Quando Mrs. Hudson me escreveu após a morte de Richard, a missiva nunca poderia ter vindo em melhor altura.
Confesso que a morte do meu marido me tinha abalado muito mais do que eu pensara possivel, mesmo sabendo que era inevitável. Ele estivera doente por alguns meses antes de falecer oque, pensava eu, me permitira ter tempo para assimilar os factos: Ele não iria sobreviver.
Precisam de entender que amei muito o meu primeiro marido. Ao contrário do que era habitual na época, o nosso não tinha sido um casamento arranjado. As famílias sempre se tinham conhecido e tinhamos crescido juntos. Após a simples amizade viera um carinho especial entre nós. Quando ele me pedira em casamento, éramos ainda muito jovens. Infelizmente, nunca tiveramos filhos. Pelo que naquele momento, eu estava completa e totalmente sozinha.
Mrs. Hudson parecia saber disso e convidava-me para ir viver com ela pelo tempo que quissesse em Londres. "Um pouco de tempo na capital só lhe poderá fazer bem, Charlotte. Além do mais, muitas vezes sinto falta de uma amiga com quem falar. Os dois rapazes a quem aluguei quartos são excelentes pessoas, mas nunca poderão ser iguais à companhia de outra senhora."
Meditei sobre o assunto durante cerca de uma semana antes de escrever a minha resposta.
"Cara Mrs. Hudson
Agradeço-lhe pela sua extrema generosidade.
Decidi aceitar a sua simpática proposta e penso chegar a Londres na próxima semana. Precisarei apenas de tratar das questões práticas relacionadas com a minha casa entretanto.
Com os melhores cumprimentos,
Charlotte Malcolm"
Pedi ao rapazinho filho da minha vizinha se por acaso se importava de correr até à estação para que a carta seguisse o mais rápido possivel. Em troca oferecia-lhe a promessa de guloseimas acabadas de fazer quando regressasse.
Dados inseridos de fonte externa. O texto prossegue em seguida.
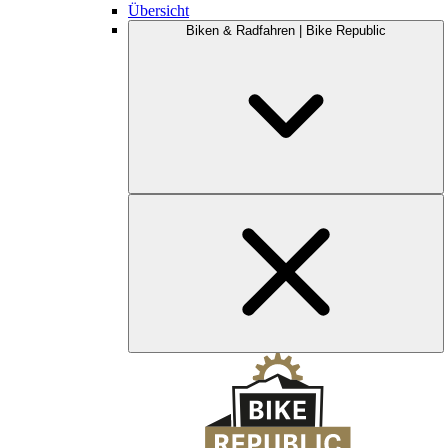
Übersicht
Biken & Radfahren | Bike Republic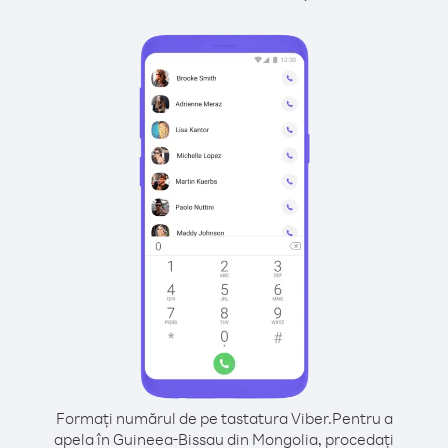
Formați numărul de pe tastatura Viber.
Pentru a
apela în Guineea-Bissau din Mongolia, procedați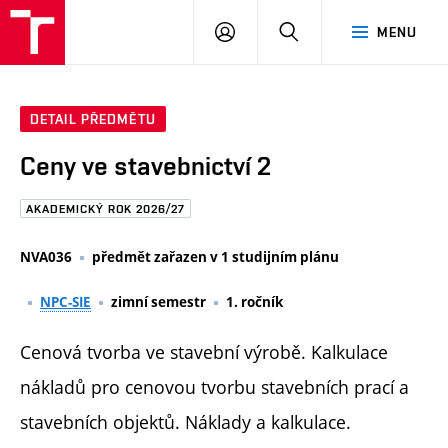
FAST
PŘIHLÁSIT
HLEDAT
MENU
VUT
SE
Brno
DETAIL PŘEDMĚTU
Ceny ve stavebnictví 2
AKADEMICKÝ ROK 2026/27
NVA036
předmět zařazen v 1 studijním plánu
NPC-SIE
zimní semestr
1. ročník
Cenová tvorba ve stavební výrobě. Kalkulace
nákladů pro cenovou tvorbu stavebních prací a
stavebních objektů. Náklady a kalkulace.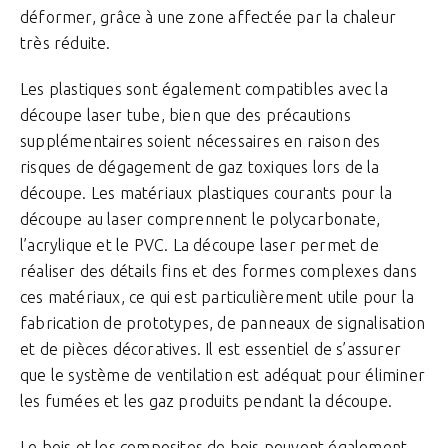
déformer, grâce à une zone affectée par la chaleur
très réduite.
Les plastiques sont également compatibles avec la
découpe laser tube, bien que des précautions
supplémentaires soient nécessaires en raison des
risques de dégagement de gaz toxiques lors de la
découpe. Les matériaux plastiques courants pour la
découpe au laser comprennent le polycarbonate,
l’acrylique et le PVC. La découpe laser permet de
réaliser des détails fins et des formes complexes dans
ces matériaux, ce qui est particulièrement utile pour la
fabrication de prototypes, de panneaux de signalisation
et de pièces décoratives. Il est essentiel de s’assurer
que le système de ventilation est adéquat pour éliminer
les fumées et les gaz produits pendant la découpe.
Le bois et les composites de bois peuvent également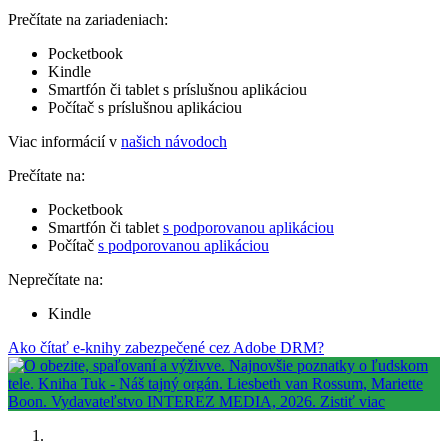
Prečítate na zariadeniach:
Pocketbook
Kindle
Smartfón či tablet s príslušnou aplikáciou
Počítač s príslušnou aplikáciou
Viac informácií v
našich návodoch
Prečítate na:
Pocketbook
Smartfón či tablet
s podporovanou aplikáciou
Počítač
s podporovanou aplikáciou
Neprečítate na:
Kindle
Ako čítať e-knihy zabezpečené cez Adobe DRM?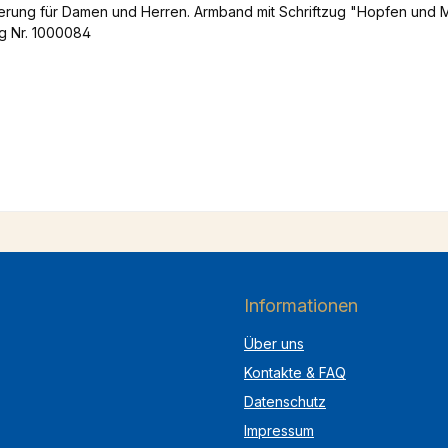
erung für Damen und Herren. Armband mit Schriftzug "Hopfen und M
og Nr. 1000084
Informationen
Über uns
Kontakte & FAQ
Datenschutz
Impressum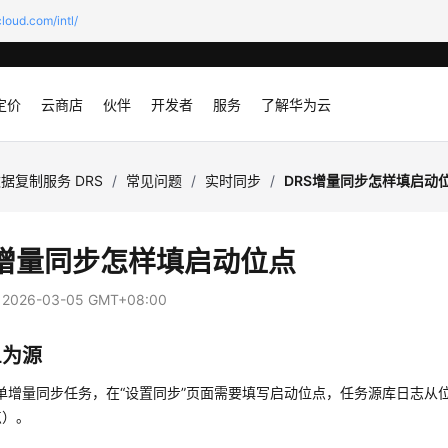
loud.com/intl/
定价
云商店
伙伴
开发者
服务
了解华为云
据复制服务 DRS
/
常见问题
/
实时同步
/
DRS增量同步怎样填启动
S增量同步怎样填启动位点
：
2026-03-05 GMT+08:00
L为源
的单增量同步任务，在
“设置同步”
页面需要填写启动位点，任务源库日志从
点）。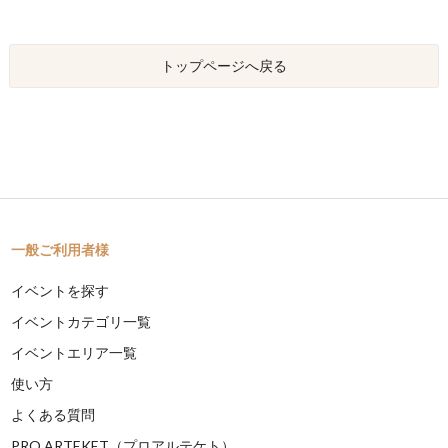
トップページへ戻る
一般ご利用者様
イベントを探す
イベントカテゴリ一覧
イベントエリア一覧
使い方
よくある質問
PRO ARTEKET（プロアルテケト）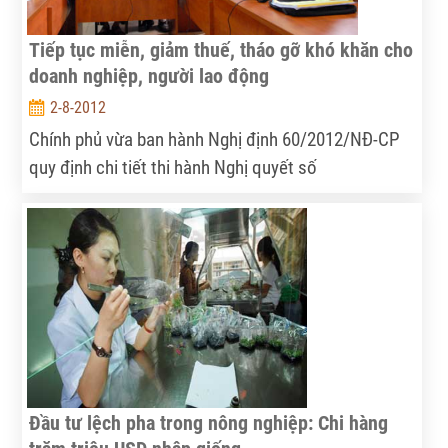
Tiếp tục miễn, giảm thuế, tháo gỡ khó khăn cho
doanh nghiệp, người lao động
2-8-2012
Chính phủ vừa ban hành Nghị định 60/2012/NĐ-CP
quy định chi tiết thi hành Nghị quyết số
29/2012/QH13 về ban hành một số chính sách thuế
nhằm tháo gỡ khó khăn cho tổ chức và cá nhân. Nội
dung chính của Nghị định này là giảm 30% số thuế
thu nhập doanh nghiệp năm 2012 đối với một số
doanh nghiệp; miễn thuế khoán và thuế thu nhập
doanh nghiệp năm 2012 đối với hộ, cá nhân, tổ
chức; miễn thuế thu nhập cá nhân.
Đầu tư lệch pha trong nông nghiệp: Chi hàng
Posso dizer que o garoto correu como se houvesse diabos no seu encalço.
Não me levou demasiado tempo a preparar a minha ausência. Não tinha animais domésticos e a única empregada que trabalhava para mim ia dia sim, dia não.
Falei com a vizinhança para que vigiassem qualquer coisa de anormal que acontecesse na minha ausência e entreguei as chaves à minha melhor amiga de infância. O carteiro ficou com a minha nova morada para o caso de me chegar correspondência. A nossa vila era um sítio pacato e pequeno, logo não havia muito mais a fazer.
A manhã de segunda feira seguinte encontrou-me na estação, com os meus baús a rodearem-me. Não tinha viajado para Londres em anos. As minhas roupas dificilmente poderiam ser consideradas na última moda. Mas isso não me preocupava minimamente. Nunca me considerei uma mulher de medos. Os meus companheiros iriam comentar isso várias vezes posteriormente nos anos seguintes.
Quando me sentei no comboio posso dizer que esperava tranquilamente toda e qualquer surpresa que me pudesse acontecer.